PROBLEM —
Pull out every line in the data below that contains the word "focus".

══════

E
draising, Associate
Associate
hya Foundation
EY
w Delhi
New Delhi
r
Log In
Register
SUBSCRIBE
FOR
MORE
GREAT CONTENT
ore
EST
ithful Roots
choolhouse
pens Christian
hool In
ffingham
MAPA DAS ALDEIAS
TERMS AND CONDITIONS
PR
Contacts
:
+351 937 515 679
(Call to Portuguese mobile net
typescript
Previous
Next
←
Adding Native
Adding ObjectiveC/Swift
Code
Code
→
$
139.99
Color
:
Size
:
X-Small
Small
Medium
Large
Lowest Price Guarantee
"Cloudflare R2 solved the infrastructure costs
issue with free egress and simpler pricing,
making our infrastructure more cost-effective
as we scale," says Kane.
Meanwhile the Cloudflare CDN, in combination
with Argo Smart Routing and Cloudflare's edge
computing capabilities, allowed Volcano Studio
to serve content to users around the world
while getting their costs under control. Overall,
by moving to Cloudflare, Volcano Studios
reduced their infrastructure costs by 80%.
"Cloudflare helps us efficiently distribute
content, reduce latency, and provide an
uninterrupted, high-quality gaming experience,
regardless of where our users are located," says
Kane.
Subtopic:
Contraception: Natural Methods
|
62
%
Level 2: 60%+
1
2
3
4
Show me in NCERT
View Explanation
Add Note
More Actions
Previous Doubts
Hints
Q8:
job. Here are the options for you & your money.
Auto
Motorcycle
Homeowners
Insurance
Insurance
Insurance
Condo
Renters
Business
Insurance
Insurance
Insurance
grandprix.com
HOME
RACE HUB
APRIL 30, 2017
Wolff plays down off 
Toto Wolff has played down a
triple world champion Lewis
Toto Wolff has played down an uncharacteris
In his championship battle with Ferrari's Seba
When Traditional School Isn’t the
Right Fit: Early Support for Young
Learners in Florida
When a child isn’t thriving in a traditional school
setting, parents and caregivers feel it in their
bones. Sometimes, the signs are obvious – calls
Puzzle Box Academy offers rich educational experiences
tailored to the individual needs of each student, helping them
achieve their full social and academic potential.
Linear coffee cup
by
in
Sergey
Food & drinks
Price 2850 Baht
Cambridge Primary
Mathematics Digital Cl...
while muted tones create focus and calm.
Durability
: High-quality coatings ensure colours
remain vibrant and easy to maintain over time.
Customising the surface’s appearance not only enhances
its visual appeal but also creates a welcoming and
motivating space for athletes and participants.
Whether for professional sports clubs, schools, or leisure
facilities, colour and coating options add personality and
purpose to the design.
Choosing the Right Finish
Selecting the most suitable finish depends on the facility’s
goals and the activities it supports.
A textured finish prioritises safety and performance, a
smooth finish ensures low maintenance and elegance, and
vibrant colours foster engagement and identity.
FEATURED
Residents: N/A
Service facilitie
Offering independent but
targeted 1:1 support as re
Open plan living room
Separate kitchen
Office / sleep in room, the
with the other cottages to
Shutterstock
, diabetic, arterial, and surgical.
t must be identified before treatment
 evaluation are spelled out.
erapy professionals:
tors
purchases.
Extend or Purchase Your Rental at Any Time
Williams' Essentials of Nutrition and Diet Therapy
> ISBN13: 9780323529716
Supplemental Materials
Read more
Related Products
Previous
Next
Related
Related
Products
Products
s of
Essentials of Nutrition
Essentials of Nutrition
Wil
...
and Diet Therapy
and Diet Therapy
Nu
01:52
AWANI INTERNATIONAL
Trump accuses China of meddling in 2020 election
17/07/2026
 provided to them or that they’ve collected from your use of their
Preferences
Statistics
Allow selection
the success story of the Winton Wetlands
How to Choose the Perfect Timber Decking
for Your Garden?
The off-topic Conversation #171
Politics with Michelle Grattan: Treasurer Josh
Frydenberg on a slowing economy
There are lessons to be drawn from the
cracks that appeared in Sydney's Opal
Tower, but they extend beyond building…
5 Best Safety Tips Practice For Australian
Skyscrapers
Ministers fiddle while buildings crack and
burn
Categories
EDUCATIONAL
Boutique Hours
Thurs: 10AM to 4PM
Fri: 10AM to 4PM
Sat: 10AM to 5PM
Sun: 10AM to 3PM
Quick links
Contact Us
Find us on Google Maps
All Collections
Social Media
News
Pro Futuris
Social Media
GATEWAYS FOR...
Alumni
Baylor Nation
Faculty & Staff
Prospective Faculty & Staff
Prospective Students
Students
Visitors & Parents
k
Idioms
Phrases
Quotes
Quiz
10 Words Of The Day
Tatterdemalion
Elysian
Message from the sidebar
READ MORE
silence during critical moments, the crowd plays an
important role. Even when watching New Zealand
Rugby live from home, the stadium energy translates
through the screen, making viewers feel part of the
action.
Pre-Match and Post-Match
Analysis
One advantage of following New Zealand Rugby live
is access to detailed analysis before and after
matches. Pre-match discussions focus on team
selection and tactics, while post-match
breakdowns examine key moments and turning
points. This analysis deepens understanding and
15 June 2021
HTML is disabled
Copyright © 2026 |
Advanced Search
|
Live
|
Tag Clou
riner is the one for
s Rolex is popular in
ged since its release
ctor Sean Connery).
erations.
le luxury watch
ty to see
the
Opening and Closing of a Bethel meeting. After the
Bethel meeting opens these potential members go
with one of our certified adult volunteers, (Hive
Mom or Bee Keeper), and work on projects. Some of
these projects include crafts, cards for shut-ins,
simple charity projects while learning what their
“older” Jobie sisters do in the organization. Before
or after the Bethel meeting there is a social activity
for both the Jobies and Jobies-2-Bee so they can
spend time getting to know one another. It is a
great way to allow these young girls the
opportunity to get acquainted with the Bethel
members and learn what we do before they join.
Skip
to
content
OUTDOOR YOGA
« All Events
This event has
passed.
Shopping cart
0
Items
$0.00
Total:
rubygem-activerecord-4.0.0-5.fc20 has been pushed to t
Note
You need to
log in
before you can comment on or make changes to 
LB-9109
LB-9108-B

══════

SOLUTION TO THIS PROBLEM —
while muted tones create focus and calm.
matches. Pre-match discussions focus on team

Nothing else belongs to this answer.